Il Flauto magico è una grande favola, narra di un principe, una principessa, una regina, il cattivo e il giullare, e delle prove da superare per conquistare l’AMORE.
Tamino si innamora di Pamina prima di vederla ed è separato da lei per la maggior parte del tempo, Papageno si dispera per l’assenza di una compagna, il moro Monostato, rifiutato da tutti, vorrebbe approfittare di Pamina nel sonno.
Tenera storia d’amore monumentale e metafora del potere della musica, del Flauto Magico e dei Campanellini.
L’amore è il cuore di tutta l’opera che parla di solitudine, di passioni vagheggiate, sentimenti idealizzati e perduti e di desideri impossibili che diventano ossessioni.
Perché tutto fa l’AMORE.
Mozart compose Die Zauberflöte nel 1791, pochi mesi prima di morire, insieme al librettista Emanuel Schikaneder.
Sua moglie era lontana e lui le scriveva lettere piene di nostalgia, struggendosi nell’attesa delle risposte.
Perché tutto fa l’AMORE ma dietro Mozart aveva celato capricci, misteri e allusioni.
Quello che abbiamo visto però nei giorni scorsi all’Opera di Roma, fondamentalmente è un cartone animato con la regia di Barrie Kosky e Suzanne Andrade che hanno trasformato Il Flauto Magico di Mozart in un film degli anni Venti.
Un’opera lirica come una pellicola del cinema muto, con le didascalie al posto dei dialoghi.
La scenografia non esiste: c’è solo uno schermo bianco con delle aperture a diversi metri d’altezza.
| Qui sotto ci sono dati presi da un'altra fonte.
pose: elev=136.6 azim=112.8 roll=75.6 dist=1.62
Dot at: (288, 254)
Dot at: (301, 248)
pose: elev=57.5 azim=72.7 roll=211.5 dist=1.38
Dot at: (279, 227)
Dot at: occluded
Tutto il resto è luce proiettata su uno schermo, immagini surreali, oniriche, in cui gli attori si muovono coreografati con precisione millimetrica.
È l’antica illusione delle ombre cinesi, ma così sofisticata che è impossibile dire cosa sia vero e cosa no.
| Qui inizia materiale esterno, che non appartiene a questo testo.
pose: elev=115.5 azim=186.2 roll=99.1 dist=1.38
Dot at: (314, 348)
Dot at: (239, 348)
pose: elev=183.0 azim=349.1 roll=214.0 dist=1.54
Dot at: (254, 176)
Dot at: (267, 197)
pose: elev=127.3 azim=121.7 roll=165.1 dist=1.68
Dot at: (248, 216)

Papageno accarezza un gatto che non c’è e beve da un bicchiere virtuale. Il regno della notte sembra un film di Tim Burton, con gatti, ragnatele teschi, la regina Astrifiammante interpretata da Olga Pudova è un ragno gigante che con la famosa aria La vendetta ribolle nel mio cuore con quella serie di acuti incredibili ci ha fatto sussultare.
Il regno del sacerdote Sorastro invece è un trionfo della tecnica, tutto orologi e ingranaggi, come nella Metropolis di Fritz Lang.
La scelta “cinematografica” della regia nasce dal sodalizio artistico con il collettivo teatrale 1927, di Andrade con Paul Barrit.
Tutto nell’opera richiama le avanguardie artistiche degli anni Venti.
Le parti parlate sono state sostituite dalle didascalie sullo schermo, come nei film muti.
Gli attori dunque sono in una scenografia caledoiscopica fatta solo di immagini proiettate, piena di citazioni cinematografiche.
Pamina interpretata da Kiandra Howarth, ha il caschetto di Louise Brooks e un abito con il colletto bianco e i bottoni, Monostato interpretato da Marcello Nardis è identico al Nosferatu di Murnau. Papageno, interpretato da Joan-Martin Royo, che si alterna ad Alessio Arduini, è vestito come Buster Keaton,. Nel ruolo di Tamino, il tenore Giulio Pelligra, che dà il cambio all’argentino Juan Francisco Gatell.